[Opening Data for review section]
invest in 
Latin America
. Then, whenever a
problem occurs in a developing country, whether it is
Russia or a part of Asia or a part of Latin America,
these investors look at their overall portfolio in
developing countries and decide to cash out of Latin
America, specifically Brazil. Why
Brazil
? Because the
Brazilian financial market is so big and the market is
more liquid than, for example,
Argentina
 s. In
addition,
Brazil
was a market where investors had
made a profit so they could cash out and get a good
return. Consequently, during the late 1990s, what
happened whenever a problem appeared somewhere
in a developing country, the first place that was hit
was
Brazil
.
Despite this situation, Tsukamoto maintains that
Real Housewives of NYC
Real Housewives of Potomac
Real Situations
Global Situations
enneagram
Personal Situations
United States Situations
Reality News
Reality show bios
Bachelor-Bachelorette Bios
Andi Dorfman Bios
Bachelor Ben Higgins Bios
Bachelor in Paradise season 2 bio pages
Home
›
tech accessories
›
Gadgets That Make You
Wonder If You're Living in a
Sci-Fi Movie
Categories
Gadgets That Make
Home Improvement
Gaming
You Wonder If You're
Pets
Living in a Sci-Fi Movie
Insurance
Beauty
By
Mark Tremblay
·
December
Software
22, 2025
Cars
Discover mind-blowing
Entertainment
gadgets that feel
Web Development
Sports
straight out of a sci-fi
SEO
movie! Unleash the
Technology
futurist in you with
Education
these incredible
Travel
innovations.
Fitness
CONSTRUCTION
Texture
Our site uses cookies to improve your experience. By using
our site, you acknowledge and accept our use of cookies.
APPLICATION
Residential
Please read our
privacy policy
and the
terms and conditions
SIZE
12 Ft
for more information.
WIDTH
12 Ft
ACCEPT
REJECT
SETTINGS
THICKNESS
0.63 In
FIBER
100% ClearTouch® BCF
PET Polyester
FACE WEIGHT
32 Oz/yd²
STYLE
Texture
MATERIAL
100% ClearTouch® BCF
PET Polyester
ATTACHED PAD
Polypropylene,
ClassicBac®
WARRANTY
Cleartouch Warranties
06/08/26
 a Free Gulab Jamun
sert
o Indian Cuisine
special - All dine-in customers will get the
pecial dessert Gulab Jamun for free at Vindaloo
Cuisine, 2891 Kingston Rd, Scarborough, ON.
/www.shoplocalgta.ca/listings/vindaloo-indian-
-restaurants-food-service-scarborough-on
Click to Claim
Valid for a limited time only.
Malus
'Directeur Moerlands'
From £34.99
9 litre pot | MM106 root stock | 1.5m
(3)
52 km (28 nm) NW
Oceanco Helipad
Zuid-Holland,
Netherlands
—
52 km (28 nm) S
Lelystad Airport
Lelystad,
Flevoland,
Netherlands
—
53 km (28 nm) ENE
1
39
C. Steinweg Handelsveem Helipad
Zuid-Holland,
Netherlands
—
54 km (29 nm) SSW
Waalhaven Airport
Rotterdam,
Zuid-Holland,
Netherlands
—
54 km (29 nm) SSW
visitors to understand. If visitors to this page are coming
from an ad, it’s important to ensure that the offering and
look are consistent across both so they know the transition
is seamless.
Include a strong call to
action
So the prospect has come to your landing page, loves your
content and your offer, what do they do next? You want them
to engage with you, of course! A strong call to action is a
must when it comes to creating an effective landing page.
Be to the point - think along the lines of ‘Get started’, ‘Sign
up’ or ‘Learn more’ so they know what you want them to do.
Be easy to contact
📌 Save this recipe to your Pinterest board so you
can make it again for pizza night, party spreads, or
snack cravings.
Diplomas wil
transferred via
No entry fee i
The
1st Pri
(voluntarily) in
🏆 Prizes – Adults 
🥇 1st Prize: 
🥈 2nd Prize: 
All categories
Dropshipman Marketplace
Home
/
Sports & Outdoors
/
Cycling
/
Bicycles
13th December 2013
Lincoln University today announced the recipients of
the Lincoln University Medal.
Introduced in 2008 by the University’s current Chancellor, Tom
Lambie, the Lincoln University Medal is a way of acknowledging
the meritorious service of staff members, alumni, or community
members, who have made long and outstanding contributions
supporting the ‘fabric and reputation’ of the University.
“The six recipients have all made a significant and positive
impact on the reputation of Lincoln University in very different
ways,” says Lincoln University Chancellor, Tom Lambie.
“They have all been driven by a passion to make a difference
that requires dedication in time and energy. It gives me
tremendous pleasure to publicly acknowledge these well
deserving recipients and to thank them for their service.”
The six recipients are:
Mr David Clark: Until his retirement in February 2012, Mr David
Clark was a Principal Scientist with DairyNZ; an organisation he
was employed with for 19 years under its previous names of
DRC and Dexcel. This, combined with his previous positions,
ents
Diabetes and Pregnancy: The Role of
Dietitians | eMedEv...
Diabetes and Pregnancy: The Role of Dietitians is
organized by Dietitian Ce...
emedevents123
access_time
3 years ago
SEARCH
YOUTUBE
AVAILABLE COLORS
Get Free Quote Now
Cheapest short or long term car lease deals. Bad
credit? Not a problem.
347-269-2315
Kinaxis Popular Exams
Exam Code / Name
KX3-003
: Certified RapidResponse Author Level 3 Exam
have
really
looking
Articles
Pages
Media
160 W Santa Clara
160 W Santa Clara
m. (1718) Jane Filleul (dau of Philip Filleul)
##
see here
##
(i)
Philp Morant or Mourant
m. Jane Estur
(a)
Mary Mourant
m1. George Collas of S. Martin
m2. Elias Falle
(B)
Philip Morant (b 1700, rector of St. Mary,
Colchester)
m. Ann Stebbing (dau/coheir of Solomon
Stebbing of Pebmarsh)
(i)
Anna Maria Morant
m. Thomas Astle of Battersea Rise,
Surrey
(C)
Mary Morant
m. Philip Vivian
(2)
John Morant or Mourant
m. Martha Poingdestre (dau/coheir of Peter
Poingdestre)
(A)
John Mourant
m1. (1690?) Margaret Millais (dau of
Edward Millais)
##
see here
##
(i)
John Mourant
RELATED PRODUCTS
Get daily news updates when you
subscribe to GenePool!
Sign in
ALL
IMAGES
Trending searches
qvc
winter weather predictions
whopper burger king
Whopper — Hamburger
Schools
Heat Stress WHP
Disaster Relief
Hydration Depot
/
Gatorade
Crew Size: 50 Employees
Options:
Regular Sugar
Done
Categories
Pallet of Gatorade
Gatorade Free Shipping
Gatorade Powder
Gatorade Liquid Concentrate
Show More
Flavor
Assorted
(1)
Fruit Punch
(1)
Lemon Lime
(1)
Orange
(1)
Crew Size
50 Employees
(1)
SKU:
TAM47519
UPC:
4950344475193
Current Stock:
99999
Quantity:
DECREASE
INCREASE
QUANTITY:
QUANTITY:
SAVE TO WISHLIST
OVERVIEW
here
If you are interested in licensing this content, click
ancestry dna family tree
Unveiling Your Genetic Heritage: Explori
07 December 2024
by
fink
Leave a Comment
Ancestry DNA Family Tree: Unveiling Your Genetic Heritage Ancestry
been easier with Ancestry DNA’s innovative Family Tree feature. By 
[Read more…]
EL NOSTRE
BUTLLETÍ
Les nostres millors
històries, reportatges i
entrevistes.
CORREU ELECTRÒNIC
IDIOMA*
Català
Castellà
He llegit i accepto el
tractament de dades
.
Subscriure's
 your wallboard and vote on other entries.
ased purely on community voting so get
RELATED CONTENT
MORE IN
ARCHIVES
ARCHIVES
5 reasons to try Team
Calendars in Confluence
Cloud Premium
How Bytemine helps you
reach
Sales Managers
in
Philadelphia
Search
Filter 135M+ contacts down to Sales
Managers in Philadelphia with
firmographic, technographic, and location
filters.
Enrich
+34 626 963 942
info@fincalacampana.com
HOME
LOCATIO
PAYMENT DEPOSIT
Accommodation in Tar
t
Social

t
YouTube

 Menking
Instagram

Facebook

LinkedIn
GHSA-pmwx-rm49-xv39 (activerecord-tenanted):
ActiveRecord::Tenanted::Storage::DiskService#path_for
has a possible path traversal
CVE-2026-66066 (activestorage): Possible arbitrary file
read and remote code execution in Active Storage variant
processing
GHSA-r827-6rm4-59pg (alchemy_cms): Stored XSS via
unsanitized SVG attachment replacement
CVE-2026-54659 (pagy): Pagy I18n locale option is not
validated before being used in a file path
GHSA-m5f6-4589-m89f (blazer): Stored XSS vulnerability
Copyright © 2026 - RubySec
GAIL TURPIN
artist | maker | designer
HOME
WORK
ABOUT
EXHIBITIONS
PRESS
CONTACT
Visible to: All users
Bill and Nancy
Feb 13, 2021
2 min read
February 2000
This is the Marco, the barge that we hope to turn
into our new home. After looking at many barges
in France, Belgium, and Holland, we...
[Closing Data for review section]
- Your instructions -
Note every line in the material with "Living" and copy it.

- Written solution -
Wonder If You're Living in a
Living in a Sci-Fi Movie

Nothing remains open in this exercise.